#### [Records for this task]

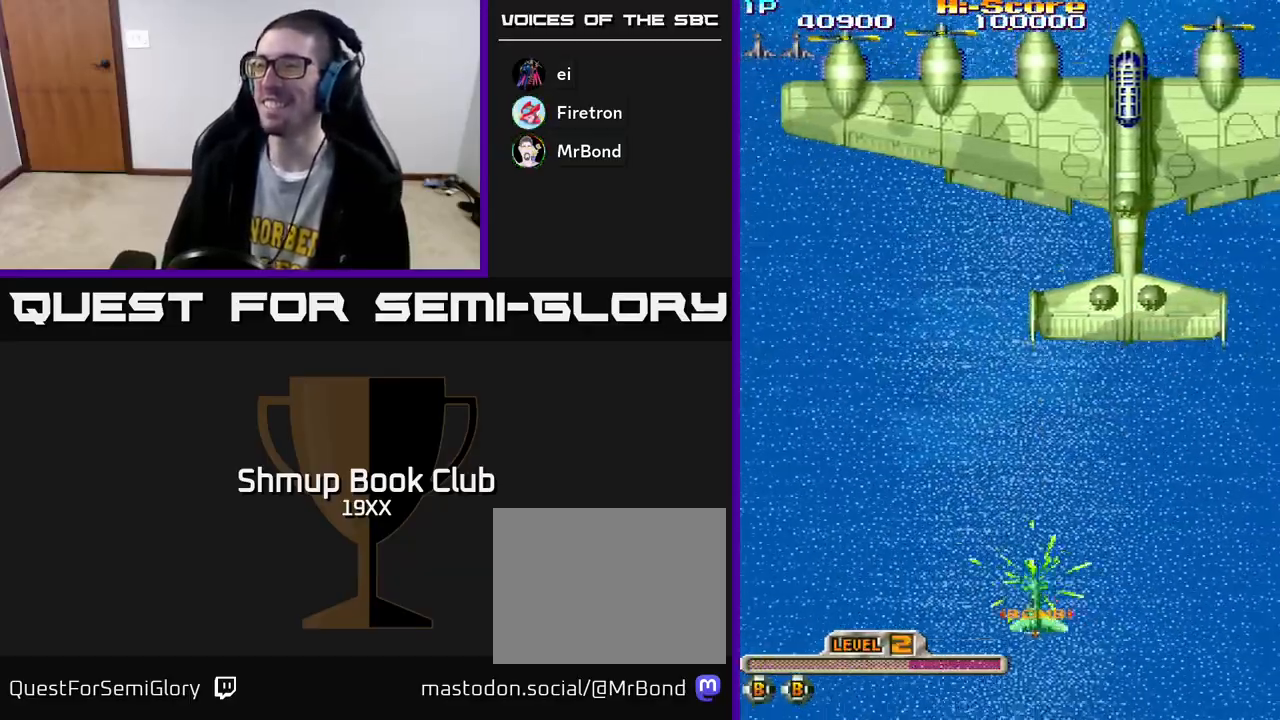
{"buttons": ["A", "X", "R2", "DPAD_UP", "DPAD_RIGHT"], "left_stick": "center", "right_stick": "center", "events": [[233, "DPAD_UP", "down"], [283, "DPAD_LEFT", "up"], [383, "DPAD_RIGHT", "down"]]}
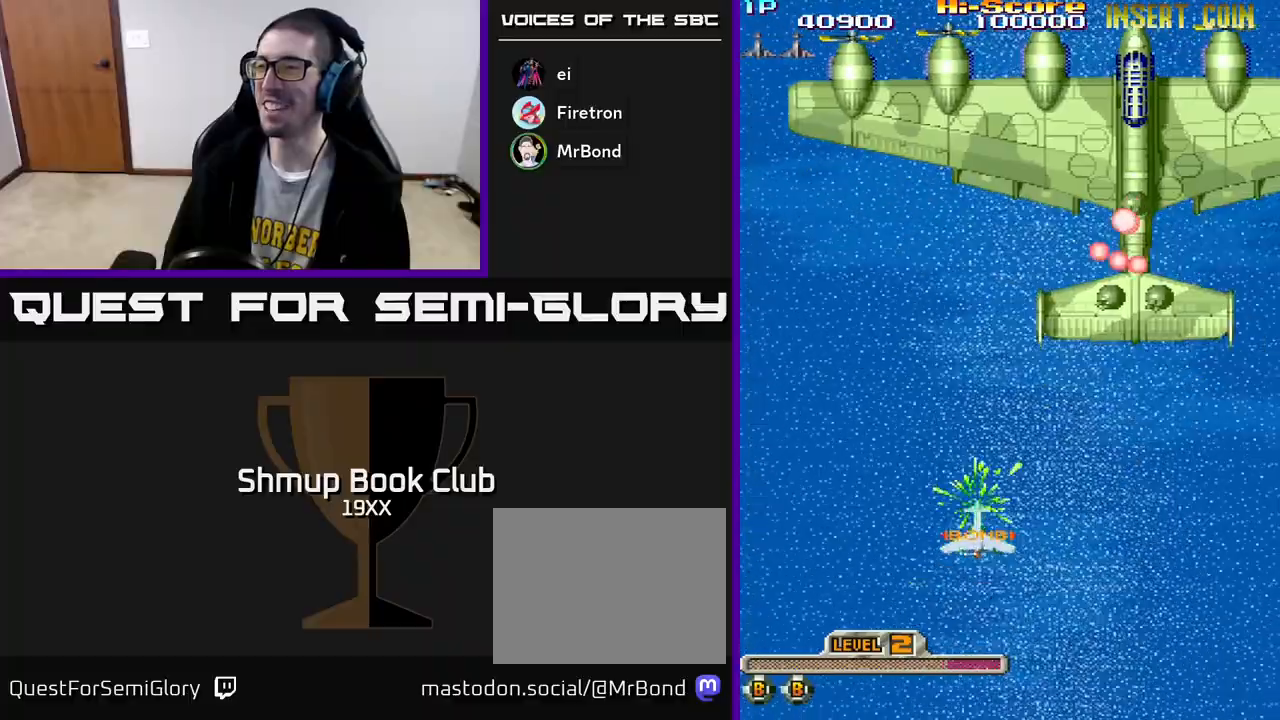
{"buttons": ["A", "X", "R2", "DPAD_RIGHT"], "left_stick": "center", "right_stick": "center", "events": [[50, "DPAD_UP", "up"], [350, "DPAD_DOWN", "down"], [467, "DPAD_DOWN", "up"]]}
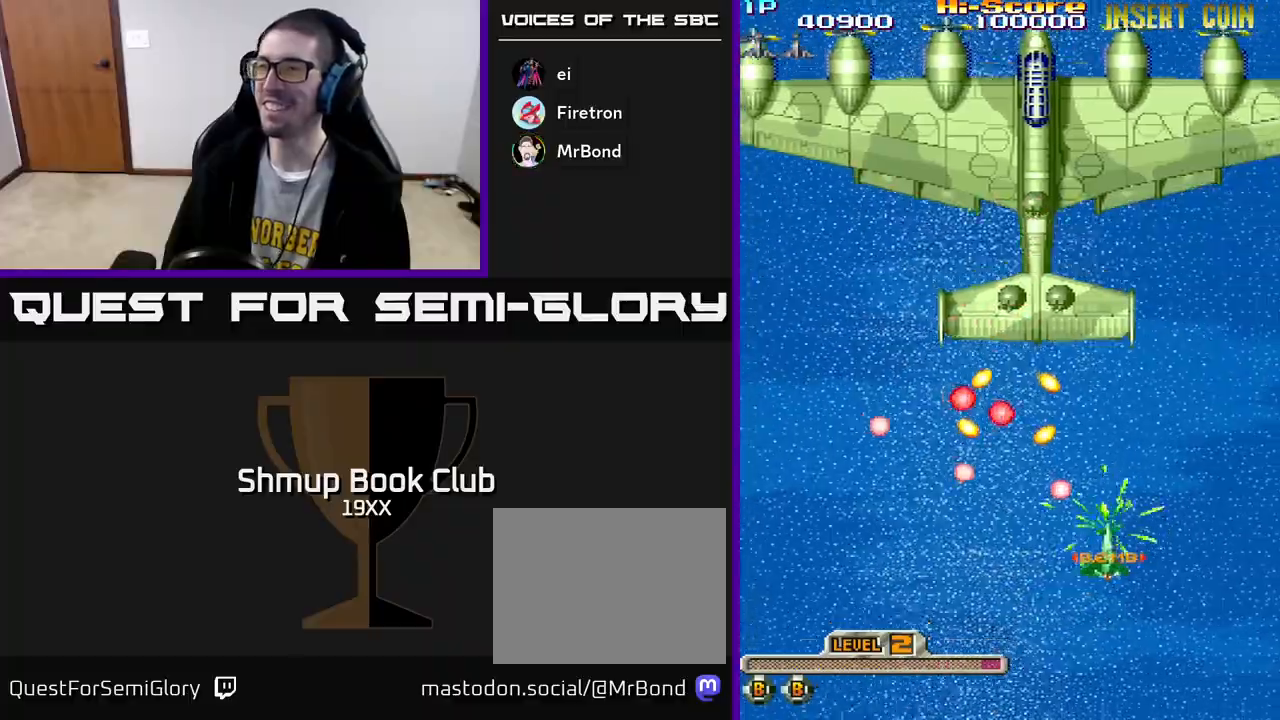
{"buttons": ["A", "X", "R2", "DPAD_UP", "DPAD_LEFT"], "left_stick": "center", "right_stick": "center", "events": [[67, "DPAD_UP", "down"], [83, "DPAD_RIGHT", "up"], [333, "DPAD_LEFT", "down"]]}
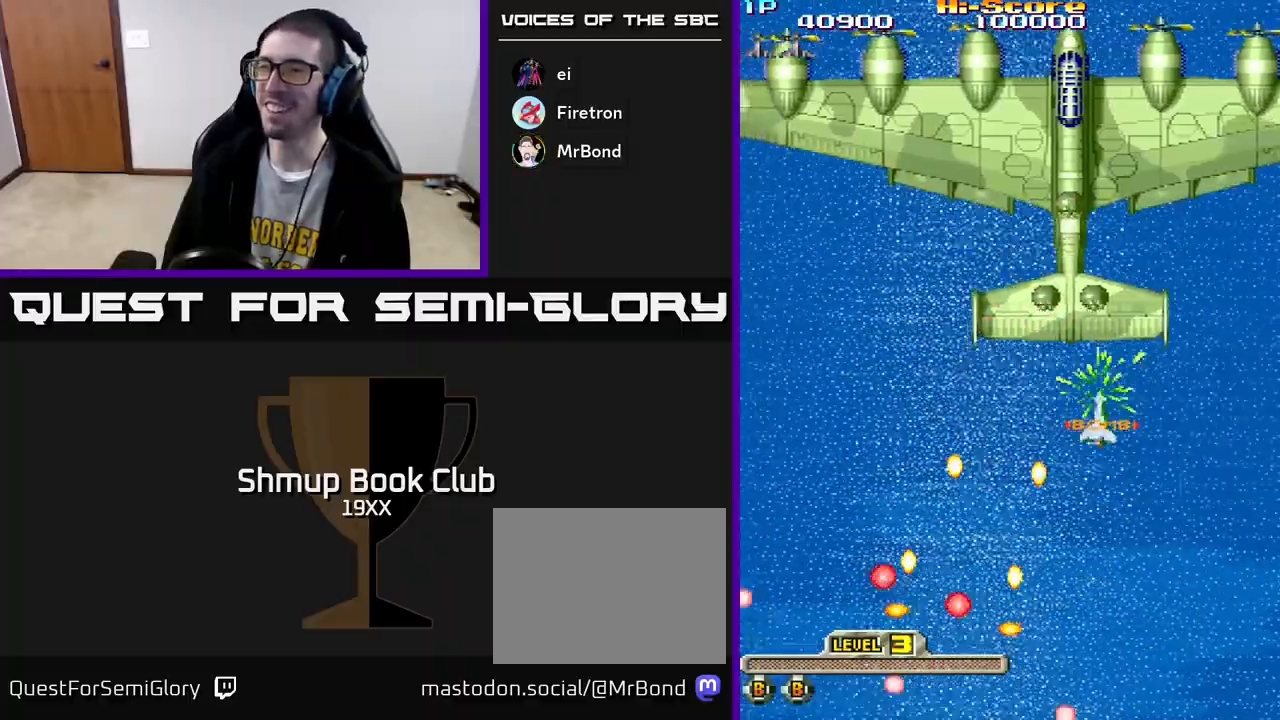
{"buttons": ["R2", "DPAD_DOWN"], "left_stick": "center", "right_stick": "center", "events": [[100, "X", "up"], [117, "A", "up"], [117, "DPAD_LEFT", "up"], [200, "DPAD_UP", "up"], [333, "DPAD_RIGHT", "down"], [383, "DPAD_DOWN", "down"], [433, "DPAD_RIGHT", "up"]]}
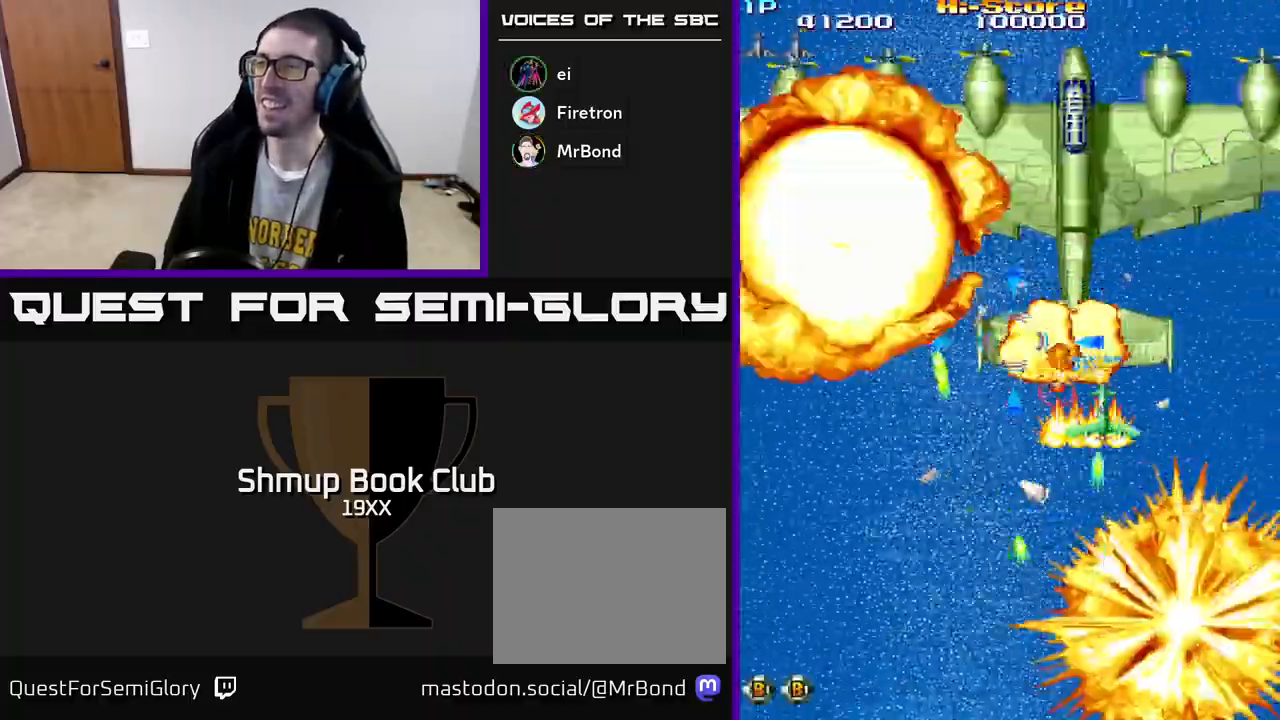
{"buttons": ["R2", "DPAD_UP"], "left_stick": "center", "right_stick": "center", "events": [[33, "DPAD_RIGHT", "down"], [50, "DPAD_DOWN", "up"], [67, "DPAD_RIGHT", "up"], [83, "DPAD_UP", "down"]]}
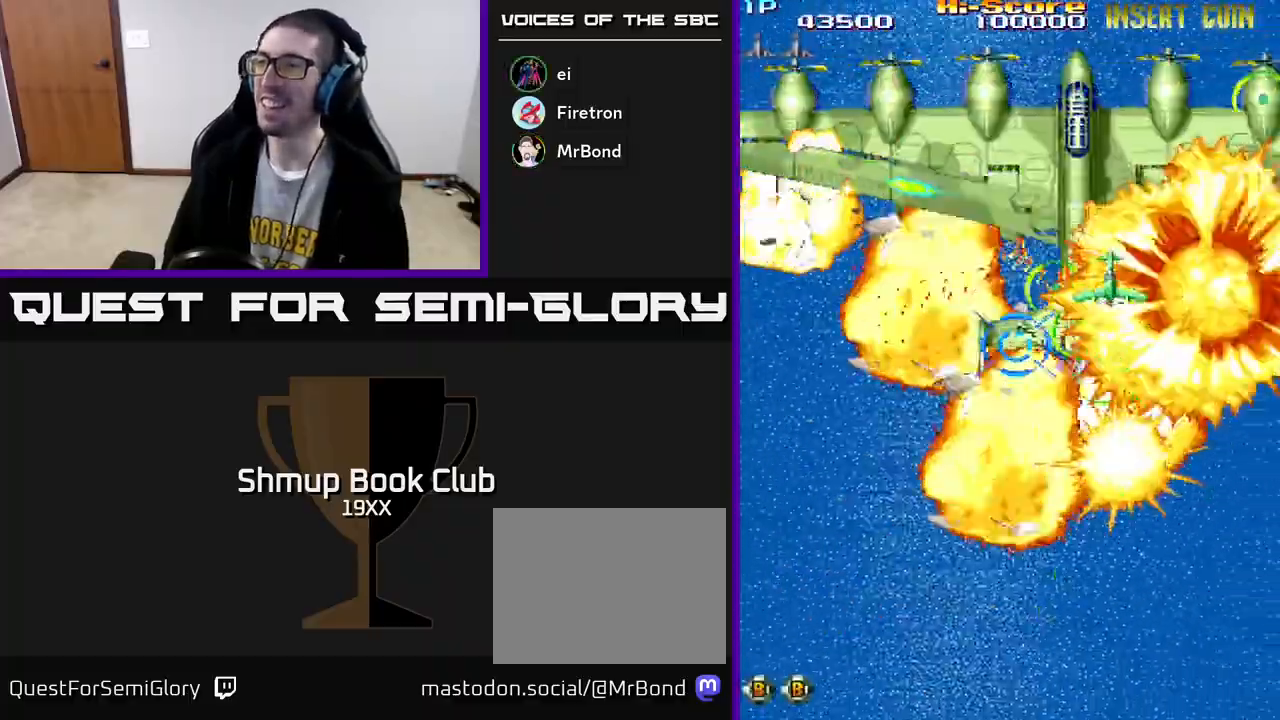
{"buttons": ["R2", "DPAD_UP"], "left_stick": "center", "right_stick": "center", "events": [[17, "DPAD_UP", "up"], [33, "DPAD_DOWN", "down"], [400, "DPAD_LEFT", "down"], [417, "DPAD_DOWN", "up"], [467, "DPAD_UP", "down"], [500, "DPAD_LEFT", "up"]]}
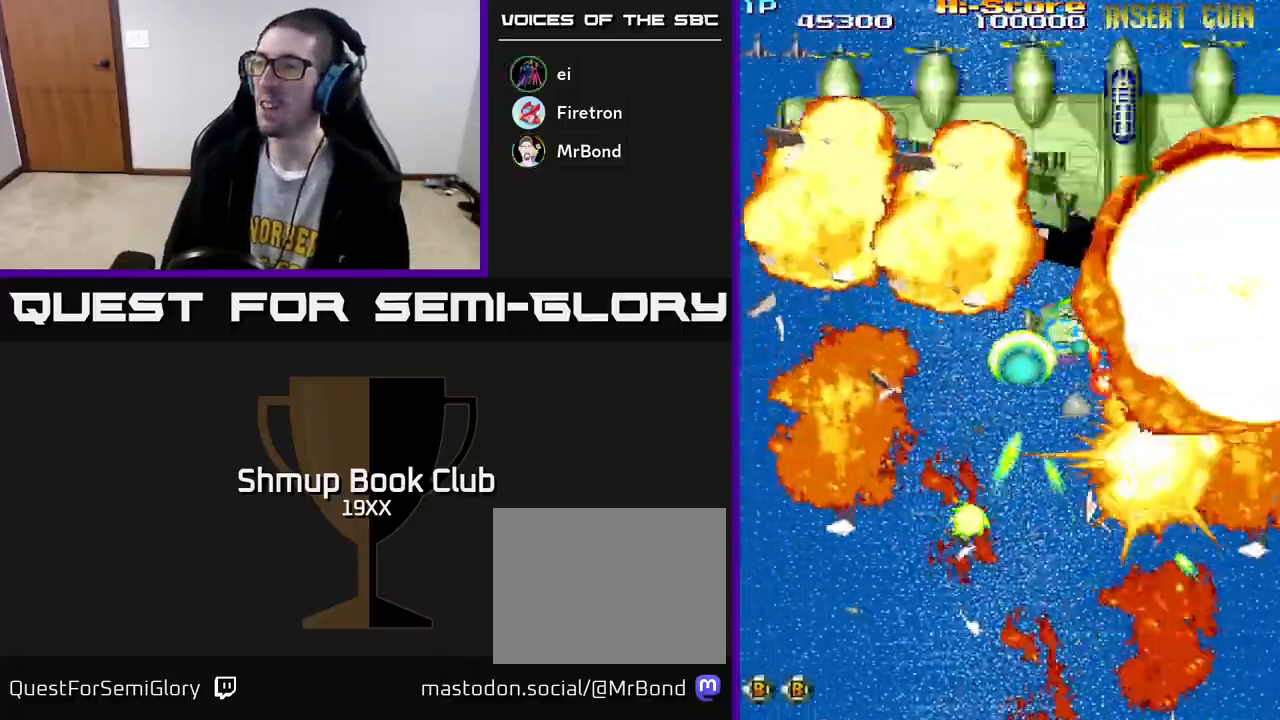
{"buttons": ["R2", "DPAD_UP", "DPAD_LEFT"], "left_stick": "center", "right_stick": "center", "events": [[33, "DPAD_RIGHT", "down"], [167, "DPAD_RIGHT", "up"], [200, "DPAD_UP", "up"], [217, "DPAD_LEFT", "down"], [233, "DPAD_DOWN", "down"], [317, "DPAD_LEFT", "up"], [467, "DPAD_DOWN", "up"], [483, "DPAD_LEFT", "down"], [483, "DPAD_UP", "down"]]}
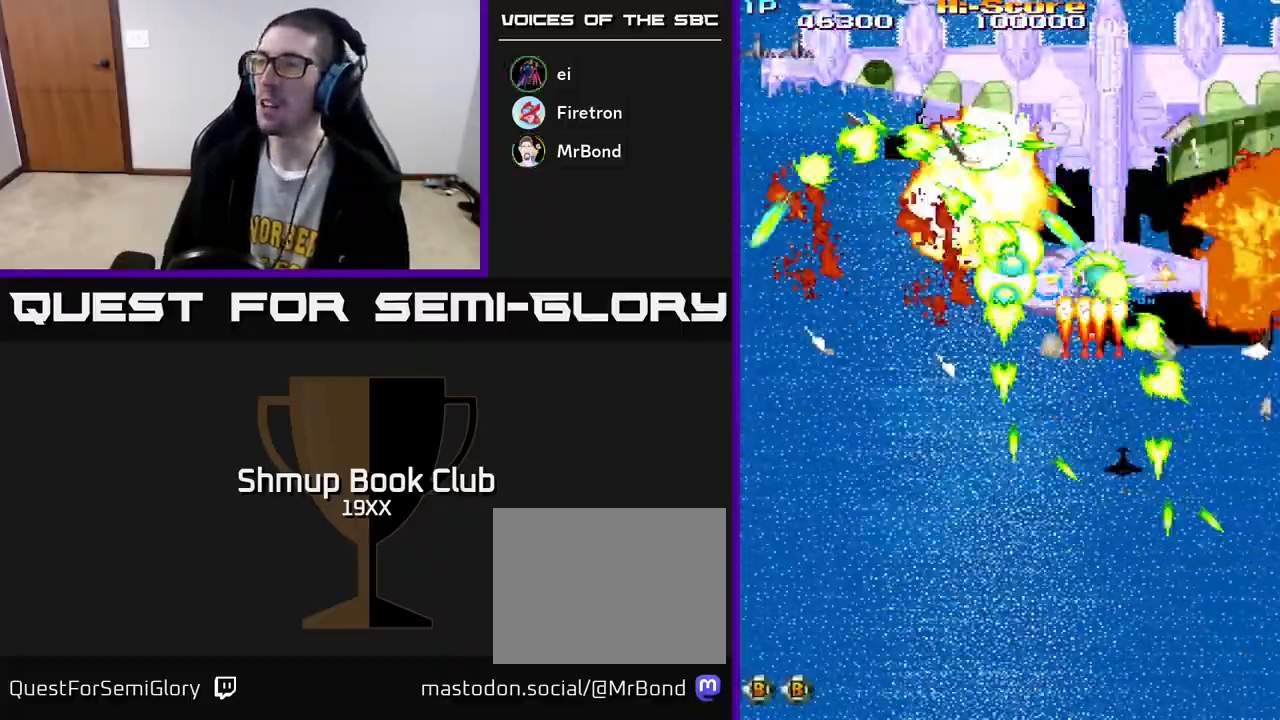
{"buttons": ["R2", "DPAD_DOWN"], "left_stick": "center", "right_stick": "center", "events": [[50, "DPAD_UP", "up"], [83, "DPAD_LEFT", "up"], [100, "DPAD_DOWN", "down"], [117, "DPAD_RIGHT", "down"], [300, "DPAD_RIGHT", "up"]]}
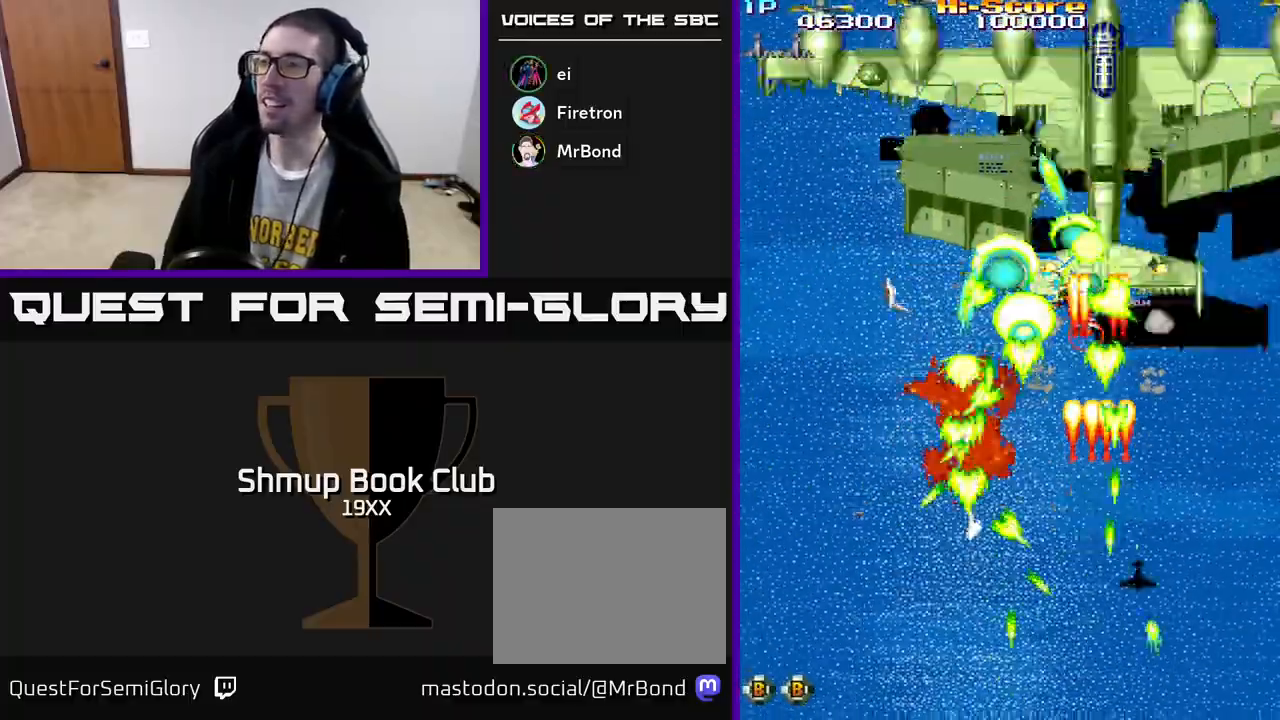
{"buttons": ["R2", "DPAD_UP"], "left_stick": "center", "right_stick": "center", "events": [[383, "DPAD_DOWN", "up"], [417, "DPAD_UP", "down"]]}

#### [What to produce]
Output all of the data word for word, excluding any pictures.

#### [Response to this task]
{"buttons": ["A", "X", "R2", "DPAD_UP", "DPAD_RIGHT"], "left_stick": "center", "right_stick": "center", "events": [[233, "DPAD_UP", "down"], [283, "DPAD_LEFT", "up"], [383, "DPAD_RIGHT", "down"]]}
{"buttons": ["A", "X", "R2", "DPAD_RIGHT"], "left_stick": "center", "right_stick": "center", "events": [[50, "DPAD_UP", "up"], [350, "DPAD_DOWN", "down"], [467, "DPAD_DOWN", "up"]]}
{"buttons": ["A", "X", "R2", "DPAD_UP", "DPAD_LEFT"], "left_stick": "center", "right_stick": "center", "events": [[67, "DPAD_UP", "down"], [83, "DPAD_RIGHT", "up"], [333, "DPAD_LEFT", "down"]]}
{"buttons": ["R2", "DPAD_DOWN"], "left_stick": "center", "right_stick": "center", "events": [[100, "X", "up"], [117, "A", "up"], [117, "DPAD_LEFT", "up"], [200, "DPAD_UP", "up"], [333, "DPAD_RIGHT", "down"], [383, "DPAD_DOWN", "down"], [433, "DPAD_RIGHT", "up"]]}
{"buttons": ["R2", "DPAD_UP"], "left_stick": "center", "right_stick": "center", "events": [[33, "DPAD_RIGHT", "down"], [50, "DPAD_DOWN", "up"], [67, "DPAD_RIGHT", "up"], [83, "DPAD_UP", "down"]]}
{"buttons": ["R2", "DPAD_UP"], "left_stick": "center", "right_stick": "center", "events": [[17, "DPAD_UP", "up"], [33, "DPAD_DOWN", "down"], [400, "DPAD_LEFT", "down"], [417, "DPAD_DOWN", "up"], [467, "DPAD_UP", "down"], [500, "DPAD_LEFT", "up"]]}
{"buttons": ["R2", "DPAD_UP", "DPAD_LEFT"], "left_stick": "center", "right_stick": "center", "events": [[33, "DPAD_RIGHT", "down"], [167, "DPAD_RIGHT", "up"], [200, "DPAD_UP", "up"], [217, "DPAD_LEFT", "down"], [233, "DPAD_DOWN", "down"], [317, "DPAD_LEFT", "up"], [467, "DPAD_DOWN", "up"], [483, "DPAD_LEFT", "down"], [483, "DPAD_UP", "down"]]}
{"buttons": ["R2", "DPAD_DOWN"], "left_stick": "center", "right_stick": "center", "events": [[50, "DPAD_UP", "up"], [83, "DPAD_LEFT", "up"], [100, "DPAD_DOWN", "down"], [117, "DPAD_RIGHT", "down"], [300, "DPAD_RIGHT", "up"]]}
{"buttons": ["R2", "DPAD_UP"], "left_stick": "center", "right_stick": "center", "events": [[383, "DPAD_DOWN", "up"], [417, "DPAD_UP", "down"]]}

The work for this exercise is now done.